En bref
- Bonhams vend une Lamborghini Diablo GT
- Seulement 80 exemplaires produits
- Valeur attendue à plus d’un million
Posséder une Lamborghini Diablo GT, c’est déjà rare. En voir une passer en vente, encore plus. Bonhams mettra aux enchères un exemplaire de 2000 lors de sa vente de Laguna Seca, le jeudi 13 août, et l’auto a tout du lot que les collectionneurs surveillent de près.
Une Diablo GT qui coche toutes les cases du collectionneur
Produite à seulement 80 exemplaires, la Diablo GT appartient à ce cercle très étroit des supercars de la fin des années 1990 devenues franchement désirables. La maison de vente la présente comme l’un des modèles les plus convoités de l’ère moderne de la marque. Ce n’est pas exagéré.

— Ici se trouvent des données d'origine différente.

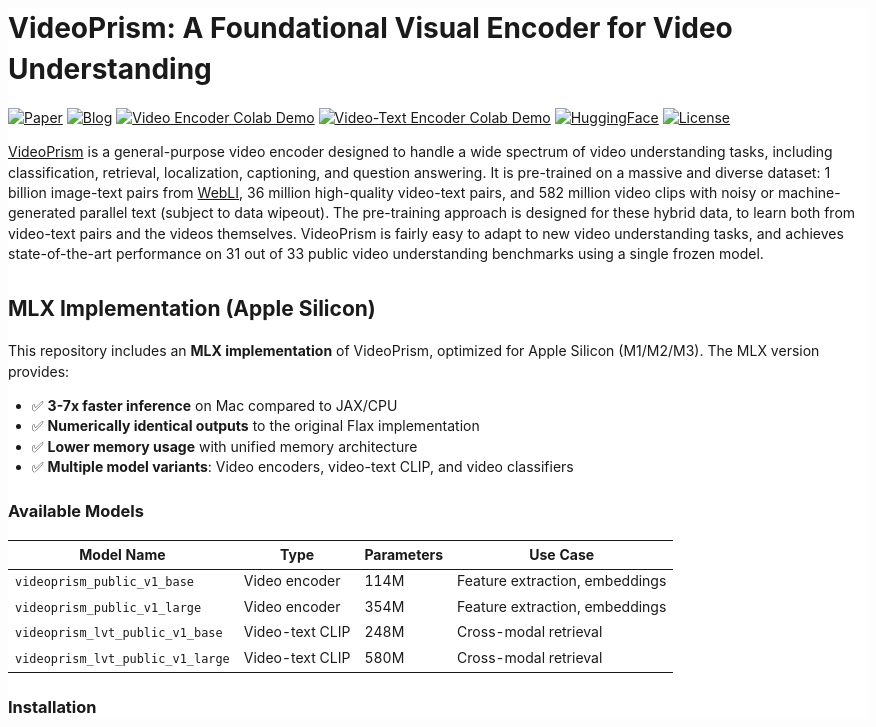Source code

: # VideoPrism: A Foundational Visual Encoder for Video Understanding

[![Paper](https://img.shields.io/badge/arXiv-2402.13217-red.svg)](https://arxiv.org/abs/2402.13217)
[![Blog](https://img.shields.io/badge/Google_Research-Blog-green.svg)](https://research.google/blog/videoprism-a-foundational-visual-encoder-for-video-understanding/)
[![Video Encoder Colab Demo](https://img.shields.io/static/v1?label=Video%20Encoder%20Demo&message=Google%20Colab&logo=google&color=orange)](https://colab.research.google.com/github/google-deepmind/videoprism/blob/main/videoprism/colabs/videoprism_video_encoder_demo.ipynb)
[![Video-Text Encoder Colab Demo](https://img.shields.io/static/v1?label=Video-Text%20Encoder%20Demo&message=Google%20Colab&logo=google&color=orange)](https://colab.research.google.com/github/google-deepmind/videoprism/blob/main/videoprism/colabs/videoprism_video_text_demo.ipynb)
[![HuggingFace](https://img.shields.io/badge/%F0%9F%A4%97%20Hugging%20Face-Models-yellow)](https://huggingface.co/collections/google/videoprism-686e823d6070ec6ad9e4b1f2)
[![License](https://img.shields.io/badge/License-Apache%202.0-blue.svg)](https://opensource.org/licenses/Apache-2.0)

[VideoPrism](https://arxiv.org/abs/2402.13217) is a general-purpose video
encoder designed to handle a wide spectrum of video understanding tasks,
including classification, retrieval, localization, captioning, and question
answering. It is pre-trained on a massive and diverse dataset: 1 billion
image-text pairs from [WebLI](https://arxiv.org/abs/2209.06794), 36 million
high-quality video-text pairs, and 582 million video clips with noisy or
machine-generated parallel text (subject to data wipeout). The pre-training
approach is designed for these hybrid data, to learn both from video-text pairs
and the videos themselves. VideoPrism is fairly easy to adapt to new video
understanding tasks, and achieves state-of-the-art performance on 31 out of 33
public video understanding benchmarks using a single frozen model.

## MLX Implementation (Apple Silicon)

This repository includes an **MLX implementation** of VideoPrism, optimized for Apple Silicon (M1/M2/M3). The MLX version provides:
- ✅ **3-7x faster inference** on Mac compared to JAX/CPU
- ✅ **Numerically identical outputs** to the original Flax implementation
- ✅ **Lower memory usage** with unified memory architecture
- ✅ **Multiple model variants**: Video encoders, video-text CLIP, and video classifiers

### Available Models

| Model Name | Type | Parameters | Use Case |
|------------|------|------------|----------|
| `videoprism_public_v1_base` | Video encoder | 114M | Feature extraction, embeddings |
| `videoprism_public_v1_large` | Video encoder | 354M | Feature extraction, embeddings |
| `videoprism_lvt_public_v1_base` | Video-text CLIP | 248M | Cross-modal retrieval |
| `videoprism_lvt_public_v1_large` | Video-text CLIP | 580M | Cross-modal retrieval |

### Installation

La Diablo, longtemps restée dans l’ombre de la Countach, a pris du relief ces dernières années auprès des amateurs comme des acheteurs. Et la GT, arrivée en fin de carrière, pousse cette base à son point le plus tendu.

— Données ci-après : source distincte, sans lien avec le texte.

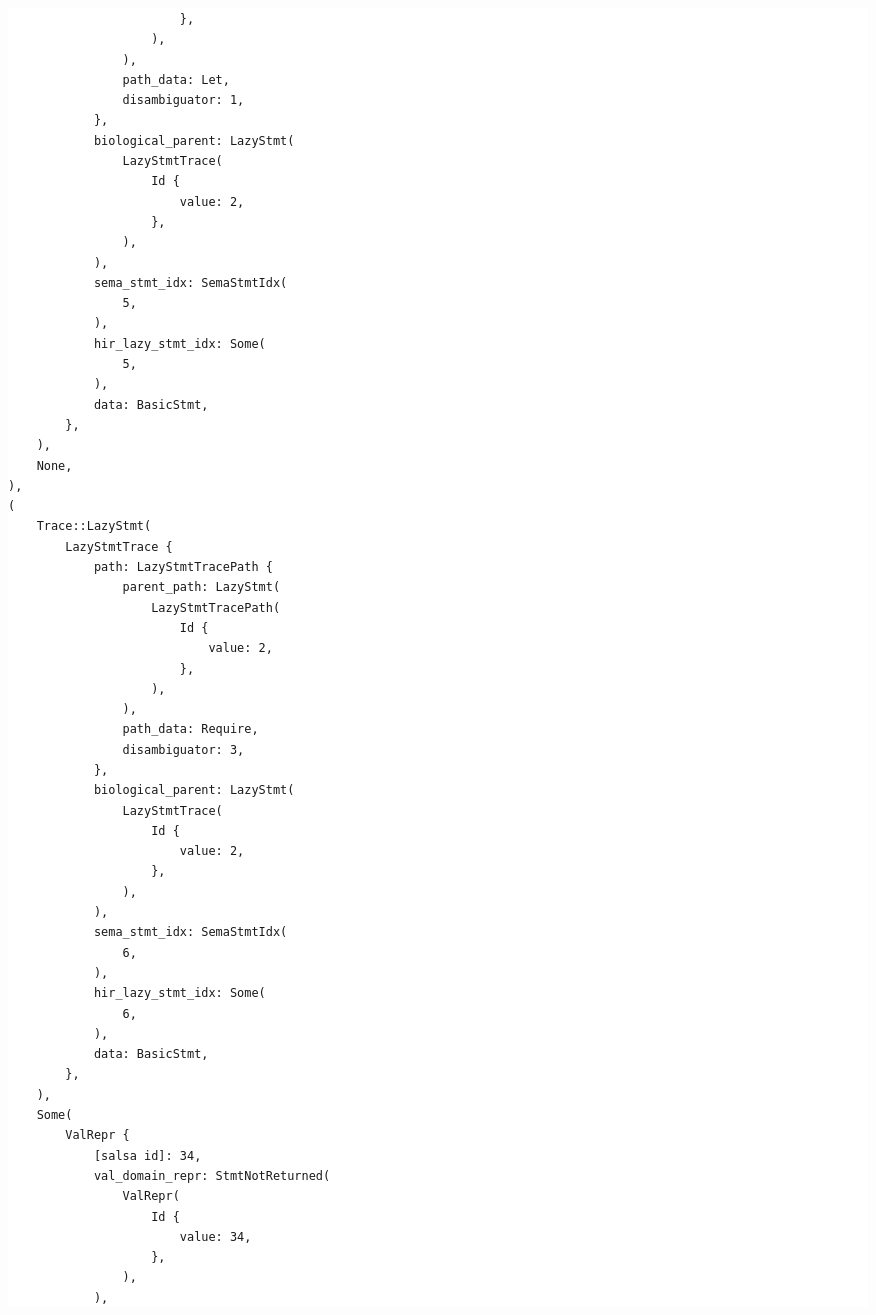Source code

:                            },
                        ),
                    ),
                    path_data: Let,
                    disambiguator: 1,
                },
                biological_parent: LazyStmt(
                    LazyStmtTrace(
                        Id {
                            value: 2,
                        },
                    ),
                ),
                sema_stmt_idx: SemaStmtIdx(
                    5,
                ),
                hir_lazy_stmt_idx: Some(
                    5,
                ),
                data: BasicStmt,
            },
        ),
        None,
    ),
    (
        Trace::LazyStmt(
            LazyStmtTrace {
                path: LazyStmtTracePath {
                    parent_path: LazyStmt(
                        LazyStmtTracePath(
                            Id {
                                value: 2,
                            },
                        ),
                    ),
                    path_data: Require,
                    disambiguator: 3,
                },
                biological_parent: LazyStmt(
                    LazyStmtTrace(
                        Id {
                            value: 2,
                        },
                    ),
                ),
                sema_stmt_idx: SemaStmtIdx(
                    6,
                ),
                hir_lazy_stmt_idx: Some(
                    6,
                ),
                data: BasicStmt,
            },
        ),
        Some(
            ValRepr {
                [salsa id]: 34,
                val_domain_repr: StmtNotReturned(
                    ValRepr(
                        Id {
                            value: 34,
                        },
                    ),
                ),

Le moment où la Diablo devient radicale
La Diablo a compté dans l’histoire de Lamborghini. Son dessin en coin a nourri le langage de style de la marque, et le modèle a aussi été le premier de la maison à dépasser les 200 mph, soit environ 322 km/h, ainsi qu’à adopter la transmission intégrale.
La GT, elle, prend une autre voie. Plus affûtée, plus agressive dans son traitement aérodynamique, elle reçoit aussi un V12 plus généreux. Malgré son orientation piste, cette version restait homologuée pour la route en Europe. Elle n’avait en revanche pas été importée en quantité suffisante aux États-Unis pour obtenir la même classification. Cet exemplaire ayant désormais plus de 25 ans, il échappe toutefois aux normes fédérales de sécurité et d’émissions.
Un exemplaire très précis, noir sur noir
La voiture proposée est le 74e exemplaire sorti de l’usine de Sant’Agata Bolognese. Sa carrosserie, largement réalisée en fibre de carbone, se distingue par un capot plus sculpté, des ailes arrière élargies et un diffuseur plus imposant.
La teinte choisie, Black Rage, renforce encore sa présence. À bord, l’ensemble reste dans le même registre avec un habitacle habillé de cuir Nero, des sièges sport équipés de harnais, plus une mallette d’usine en cuir beige, une pièce assez rare.

Le V12, vrai centre de gravité de l’auto
Le cœur du sujet reste la mécanique. Cette Diablo GT reçoit un V12 atmosphérique de 6,0 litres, soit 0,3 litre de plus que le moteur standard. Résultat, 567 ch et 465 lb-pi de couple, envoyés aux seules roues arrière par une boîte manuelle à cinq rapports. La transmission intégrale a été supprimée pour gagner du poids.
L’exemplaire mis en vente affiche moins de 9 000 miles au compteur, un peu plus de 14 000 kilomètres, et semble avoir été bien entretenu. Bonhams n’a pas avancé d’estimation chiffrée, mais le marché devrait clairement emmener l’enchère en territoire à sept chiffres.